Hayy al Ascari, Parkplatz

Eigentlich sieht alles gut aus. Ich komme früh weg, tanken ist auch schnell beendet, die ersten zwei Kontrollstellen ignorieren mich, oder schaun nur kurz in den Pass.

Der Verkehr geht eigentlich auch noch. Hier ist noch eine Ersatz Brücke im Betrieb.

Vor Bagdad komme ich dann in eine große Kontrolle. Mein Pass wird zig mal durch geknetet, vielleicht ändert sich ja dann mein Gesicht, oder das Visa oder die Stempel. Magie oder Dummheit? Dem Polizist ist es wohl egal, das sie ein Pass 10 Jahre oder mehr halten sollte. Irak 9 Tage und mein Pass ist um 9 Jahr gealtert. Wenn ein Polizist meint er müsste mit seinen Dreckstiefel auf meinem Teppich, gibts erst ein TzTz, dachte ein Klopfen auf Holz und Finger auf Schuh.

Meistens kapiert er es selber, dass ich das nicht schön finde, manchmal werd er auch von einem Chef heraus gerufen. Da die Kontrollen immer noch nicht meine Staufächer gefunden haben, brauchen sie den Rest auch nicht kontrollieren.

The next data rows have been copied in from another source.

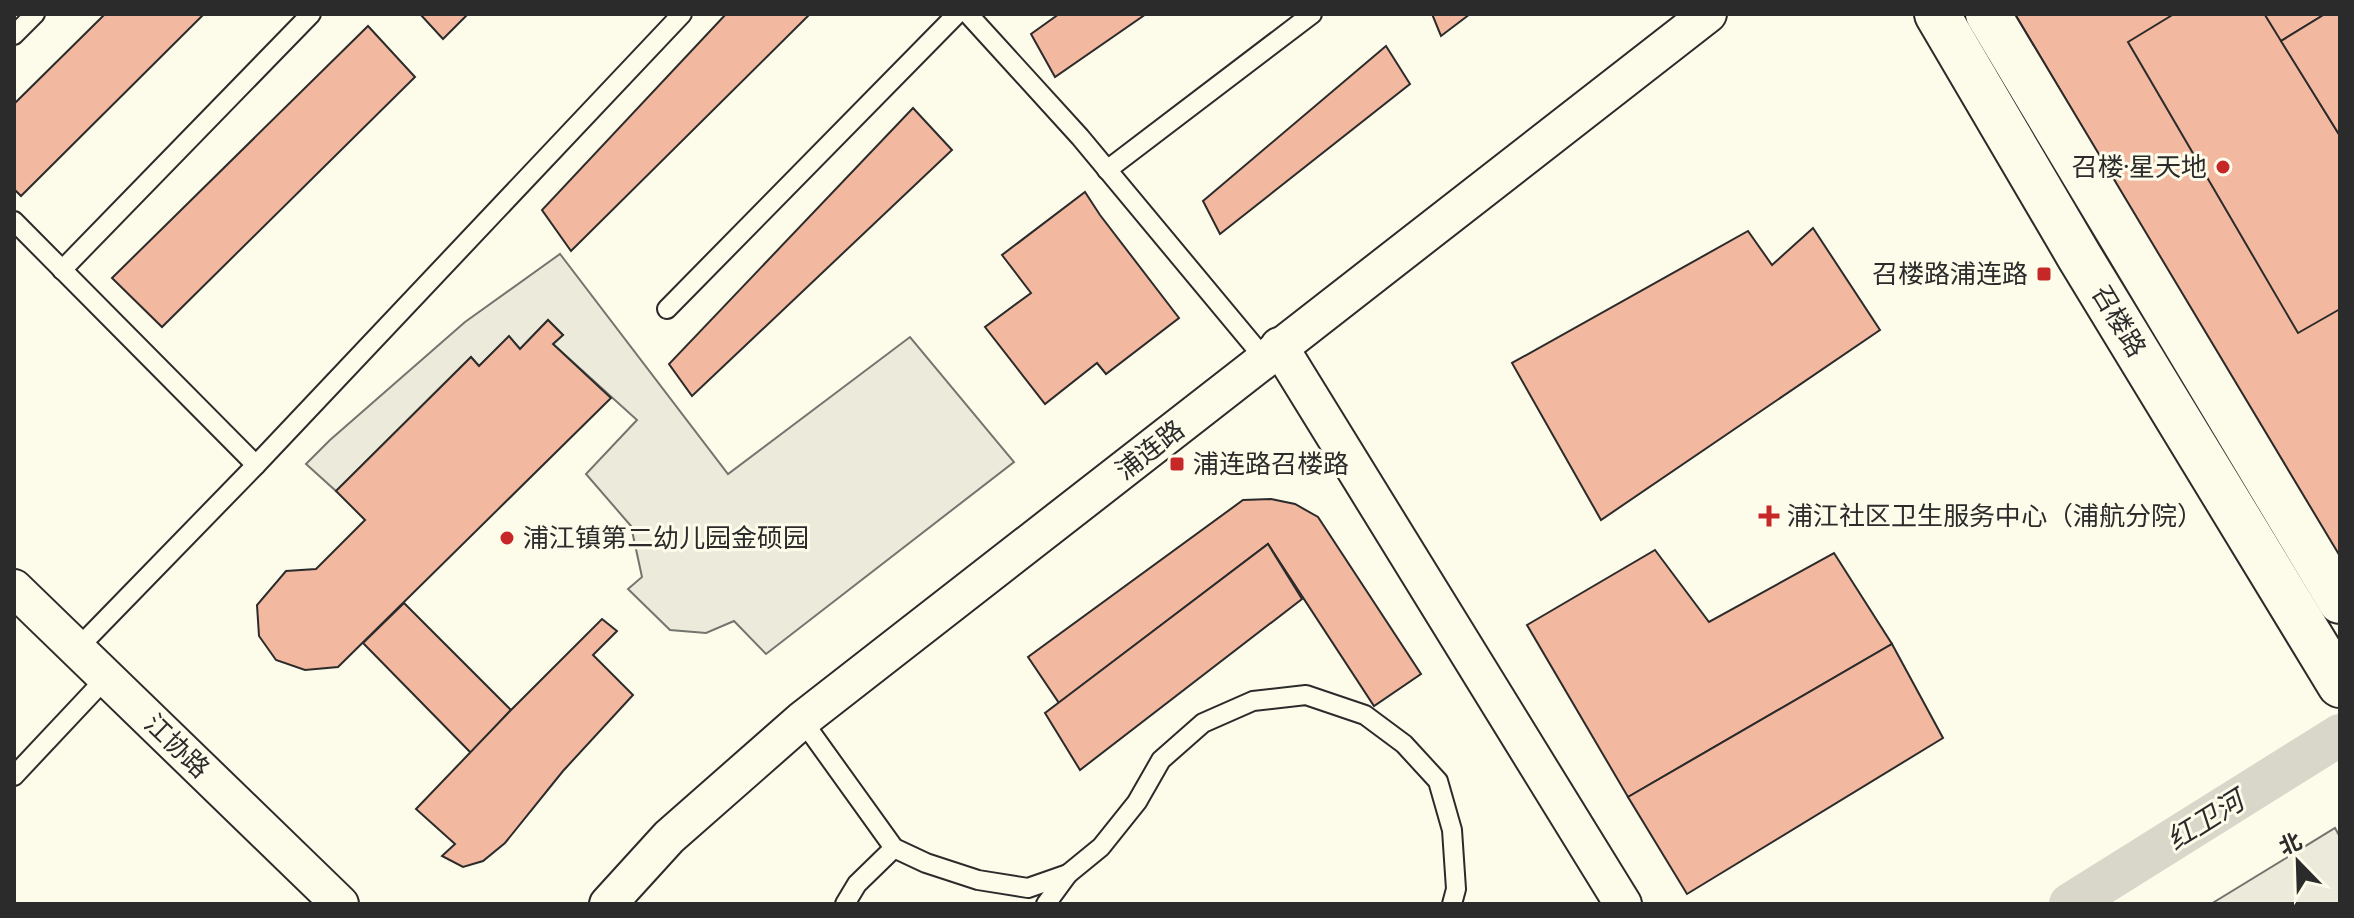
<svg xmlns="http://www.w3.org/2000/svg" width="2354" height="918" viewBox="0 0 2354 918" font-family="Poppins,'Noto Sans SC',sans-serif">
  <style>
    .green { fill: #ecebdb; stroke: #74746e; stroke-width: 2 }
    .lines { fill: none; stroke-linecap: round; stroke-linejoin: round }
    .canal { stroke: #d8d7c9; stroke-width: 42 }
    .building { fill: #f2b8a0; stroke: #2b2b2b; stroke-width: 2 }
    .lane-casing { stroke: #2b2b2b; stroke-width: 22 }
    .street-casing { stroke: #2b2b2b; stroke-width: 40 }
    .secondary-casing { stroke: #2b2b2b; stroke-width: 48 }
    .lane { stroke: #fdfbea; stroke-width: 18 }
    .street { stroke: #fdfbea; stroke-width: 36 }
    .secondary { stroke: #fdfbea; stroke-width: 44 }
    .poi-dot { fill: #c62828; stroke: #fdfbea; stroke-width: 3 }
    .labels { text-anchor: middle; stroke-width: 6; stroke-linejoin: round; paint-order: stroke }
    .poi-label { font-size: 26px; fill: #2b2b2b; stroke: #fdfbea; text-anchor: start }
    .street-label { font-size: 26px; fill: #2b2b2b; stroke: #fdfbea }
    .water-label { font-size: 28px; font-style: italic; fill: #2b2b2b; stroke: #fdfbea }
  </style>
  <rect width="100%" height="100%" fill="#fdfbea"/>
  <!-- green -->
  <g class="green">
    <path d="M 560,254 L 728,474 L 910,337 L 1014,462 L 766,654 L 734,621 L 706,633 L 670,630 L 628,589 L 642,577 L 631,526 L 586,474 L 637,420 L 553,344 L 563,335 L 548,320 L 520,349 L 509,337 L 479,366 L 471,357 L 336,491 L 306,464 L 330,440 L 465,322 Z"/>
    <path d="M 2335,828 L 2340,837 L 2340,904 L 2211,904 Z"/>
  </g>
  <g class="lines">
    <!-- canal -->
    <path class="canal" d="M 2070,904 L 2340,735"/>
  </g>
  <!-- building -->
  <g class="building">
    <path d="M 105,14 L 204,14 L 21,196 L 14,189 L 14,104 Z"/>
    <path d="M 420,14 L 468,14 L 443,39 Z"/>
    <path d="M 726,14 L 810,14 L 571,251 L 542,210 Z"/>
    <path d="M 1059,14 L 1146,14 L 1055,77 L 1031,34 Z"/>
    <path d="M 1432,14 L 1470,14 L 1441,36 Z"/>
    <path d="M 2015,14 L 2340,14 L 2340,557 L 2198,321 Z"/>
    <path d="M 2174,14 L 2265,14 L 2340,136 L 2340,309 L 2298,333 L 2128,42 Z"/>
    <path d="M 2268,14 L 2325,14 L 2281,41 L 2265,15 Z"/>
    <path d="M 2325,14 L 2340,14 L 2340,136 L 2281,41 Z"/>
    <path d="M 368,26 L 415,77 L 162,327 L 112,278 Z"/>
    <path d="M 1386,46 L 1410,84 L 1220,234 L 1203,201 Z"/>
    <path d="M 913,108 L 952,150 L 692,396 L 669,364 Z"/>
    <path d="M 1085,192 L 1100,215 L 1179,318 L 1106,374 L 1097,363 L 1045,404 L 985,327 L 1031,293 L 1002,255 Z"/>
    <path d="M 1813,228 L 1880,330 L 1601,520 L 1512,363 L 1748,231 L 1772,265 Z"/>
    <path d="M 548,320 L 563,335 L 553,344 L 611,398 L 338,667 L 305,670 L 276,660 L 259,636 L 257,605 L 286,571 L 316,569 L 365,520 L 336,491 L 471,357 L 479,366 L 509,336 L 520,349 Z"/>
    <path d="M 1271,499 L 1295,504 L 1318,517 L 1421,674 L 1374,706 L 1268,544 L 1059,703 L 1028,657 L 1243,500 Z"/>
    <path d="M 1268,544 L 1302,599 L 1080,770 L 1045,713 Z"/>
    <path d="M 1655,550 L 1709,622 L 1834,553 L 1892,644 L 1628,797 L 1527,625 Z"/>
    <path d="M 404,603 L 511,710 L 471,753 L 363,643 Z"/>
    <path d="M 602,619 L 617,631 L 593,655 L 633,695 L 563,771 L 505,843 L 483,861 L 463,867 L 442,856 L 455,844 L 416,809 L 511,710 Z"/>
    <path d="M 1892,644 L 1943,738 L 1687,894 L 1628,797 Z"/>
  </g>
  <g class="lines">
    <!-- lane casing -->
    <g class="lane-casing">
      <g id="lane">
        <path d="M 968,14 L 1080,137 L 1264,358"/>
        <path d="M 14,35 L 35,14"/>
        <path d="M 1107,170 L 1312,14"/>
        <path d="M 14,221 L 256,465"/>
        <path d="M 62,270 L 311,14"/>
        <path d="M 667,309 L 957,14"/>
        <path d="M 77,649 L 256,465 L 682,14"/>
        <path d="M 802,720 L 894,848 L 926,863 L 978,880 L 1028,888 L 1068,874"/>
        <path d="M 14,776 L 107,677"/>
        <path d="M 845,904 L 857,884 L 894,848"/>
        <path d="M 1046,904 L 1068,874 L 1101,847 L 1137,802 L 1161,760 L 1203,723 L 1253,701 L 1306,695 L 1365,715 L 1404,744 L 1438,781 L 1452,830 L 1456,889 L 1452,904"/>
      </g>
    </g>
    <!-- street casing -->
    <g class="street-casing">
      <g id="street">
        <path d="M 1279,346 L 1623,904"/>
        <path d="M 14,588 L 340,904"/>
        <path d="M 608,904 L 669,837 L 802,720 L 1708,14"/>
      </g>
    </g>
    <!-- secondary casing -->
    <g class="secondary-casing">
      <g id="secondary">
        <path d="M 1937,14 L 2079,256 L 2340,685"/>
        <path d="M 1988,14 L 2340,601"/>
      </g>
    </g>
    <!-- lane -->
    <use href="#lane" class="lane"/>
    <!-- street -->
    <use href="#street" class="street"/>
    <!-- secondary -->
    <use href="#secondary" class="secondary"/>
  </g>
  <!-- markers -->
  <g class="poi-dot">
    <circle cx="2223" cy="167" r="8"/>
    <rect x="2036" y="266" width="16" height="16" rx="4"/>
    <rect x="1169" y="456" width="16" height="16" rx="4"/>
    <path d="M1765 504h8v8h8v8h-8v8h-8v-8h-8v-8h8z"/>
    <circle cx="507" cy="538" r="8"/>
  </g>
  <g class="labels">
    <!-- poi labels -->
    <g class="poi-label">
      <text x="2207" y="176" text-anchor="end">召楼·星天地</text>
      <text x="2028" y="283" text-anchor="end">召楼路浦连路</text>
      <text x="1193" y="473">浦连路召楼路</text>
      <text x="1787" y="525">浦江社区卫生服务中心（浦航分院）</text>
      <text x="523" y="547">浦江镇第二幼儿园金硕园</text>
    </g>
    <!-- street labels -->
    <g class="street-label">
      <text transform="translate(2119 321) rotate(59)" y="9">召楼路</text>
      <text transform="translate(1150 450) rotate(-38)" y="9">浦连路</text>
      <text transform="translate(177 746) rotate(44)" y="9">江协路</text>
    </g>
    <!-- water labels -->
    <g class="water-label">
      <text transform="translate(2205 820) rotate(-32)" y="10">红卫河</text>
    </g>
  </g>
  <!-- border -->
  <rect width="2354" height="918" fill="none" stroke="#2b2b2b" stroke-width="32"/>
  <!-- north arrow -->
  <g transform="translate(2298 862) rotate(337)" stroke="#fdfbea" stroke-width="6" paint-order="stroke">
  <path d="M0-6L14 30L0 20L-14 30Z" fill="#2b2b2b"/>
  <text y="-12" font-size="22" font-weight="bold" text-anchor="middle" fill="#2b2b2b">北</text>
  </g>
</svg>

In einem Kontrollpunkt ist es dem Chef so peinlich, das er mich nicht nur mit Wasser und Tee versorgt, sondern es gibt auch noch ein Mittagessen dazu zum mitnehmen.

Dabei lerne ich auch, dass Füsse übereinander schlagen im Islam nicht gern gesehen wird. Auch was dazu gelernt.

Der Verkehr um Bagdad ist Chaos pur, da werden 5 Spuren gebildet und nach 200m stockt alles, da nur 3 Spuren durch gehen. Ein Ami Doges, wahrscheinlich von einem Kriegsgewinnenler hat mich am Anfang überholt und ist ständig am drängeln. Nach 5km bin ich an ihm vorbei gefahren, weil sich 2 Spuren sich gegenseitig blockiert haben.

Ich sehe auf meiner Seite ein Gas Flaschen füll werk und halte mal an. Die Iraki Flaschen sind wie die Spanischen Flaschen, der gleiche Adapter passt darauf. Leider kann er weder die deutsche noch die Saudi Flasche füllen, aber er zeigt mir seine Abfüllanlage und ich bin erstaunt von der Einfachheit und Schnelligkeit der Flaschenfüllungen.

Ich zeige ihm meinen Umfüllschlauch und er hat auch sofort die Idee verstanden. Als ein Lieferwagen die Fabrik verlässt wird einfach eine Gasflasche abgeladen und wir versuchen die Flaschen zu füllen. Nachdem es mit der Saudi Flasche nicht hinhaut, versuche ich es mit der deutschen, aber auch hier passiert nicht viel. Es konnte aber auch an den vielen Händen liegen. Irgendwie sind 7 Leute um uns, die lautstark ihre Meinung sagen und einfach irgendwo etwas herum Schrauben. Als einer den Gasschlauch weiter lockert, das schon Flüssiges Gas raus tropft werde ich sauer. Man kann es auch übertreiben.

Ich möchte nicht wissen wie die Irakis Minen entschärfen, aber mit der Taktik, fehlen bald ein paar Hände.

Kurz gesagt ich bin nach gut 20min mit den Nerven am Ende und wir brechen ab. Es kann sein, dass etwas Gas in die Flasche ging, aber sicher bin ich mir nicht, das Gewicht hat sich kaum verändert.

Ich werde noch zum Tee beim Chef eingeladen und bedanke mich noch bei allen für ihre mehr oder weniger guten Ideen.

Ich habe noch 70km vor mir und keine Lust mehr. Vermutlich sind in den 70km 1-2 Kontrollstellen versteckt, dann kann es alles von 1h bis 3h sein. Ich fahre einfach einen Rastplatz an.

Heute ist auch meine Spülflasche, die ich in Spanien 2020 gekauft habe leer. Erstaunlich wie lange eine Flasche für 1€ hebt.

Die Nacht war okay, morgens war ich mit Lastwagen umstellt. Ich muss wohl einfach durchgeschlafen haben, obwohl Strassen Lärm und LKWs.

Zum Frühstück gibt es zwei Kaffee, zwei weiche Eier und Radieschen noch von Jordanien, die sich aber im Kühlschrank gut lagern lassen.

Mir geht langsam alles aus, aber ich finde kaum Einkaufsmöglichkeiten. Duschgel, Kaffee, Tee, Zucker und einen Satzreifen wären nicht schlecht. Aber irgendwie komme ich zu nichts.